[Collected data]
** BEGIN **
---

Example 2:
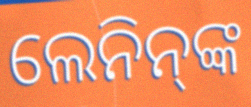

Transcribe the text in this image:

ଲେନିନ୍‌ଙ୍କ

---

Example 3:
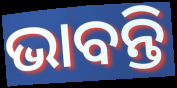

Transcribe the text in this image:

ଭାବନ୍ତି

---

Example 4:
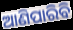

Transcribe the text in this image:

ଆଣିପାରିବି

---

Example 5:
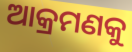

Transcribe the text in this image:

ଆକ୍ରମଣକୁ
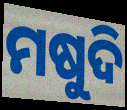
ମଷୁଦି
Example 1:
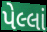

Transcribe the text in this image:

પેલ્લાં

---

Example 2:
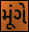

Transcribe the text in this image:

મૂંગે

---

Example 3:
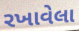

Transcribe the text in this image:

રખાવેલા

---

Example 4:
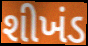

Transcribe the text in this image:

શીખંડ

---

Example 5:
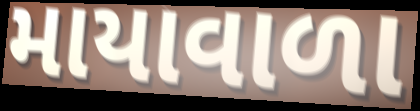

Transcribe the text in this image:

માયાવાળા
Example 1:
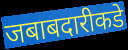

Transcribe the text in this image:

जबाबदारीकडे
** END **
● GIVEN REQUEST: Reproduce all of the lines above without changing anything, and leave the pictures out.

● EXERCISE RESULT:
---

Example 2:

Transcribe the text in this image:

ଲେନିନ୍‌ଙ୍କ

---

Example 3:

Transcribe the text in this image:

ଭାବନ୍ତି

---

Example 4:

Transcribe the text in this image:

ଆଣିପାରିବି

---

Example 5:

Transcribe the text in this image:

ଆକ୍ରମଣକୁ
ମଷୁଦି
Example 1:

Transcribe the text in this image:

પેલ્લાં

---

Example 2:

Transcribe the text in this image:

મૂંગે

---

Example 3:

Transcribe the text in this image:

રખાવેલા

---

Example 4:

Transcribe the text in this image:

શીખંડ

---

Example 5:

Transcribe the text in this image:

માયાવાળા
Example 1:

Transcribe the text in this image:

जबाबदारीकडे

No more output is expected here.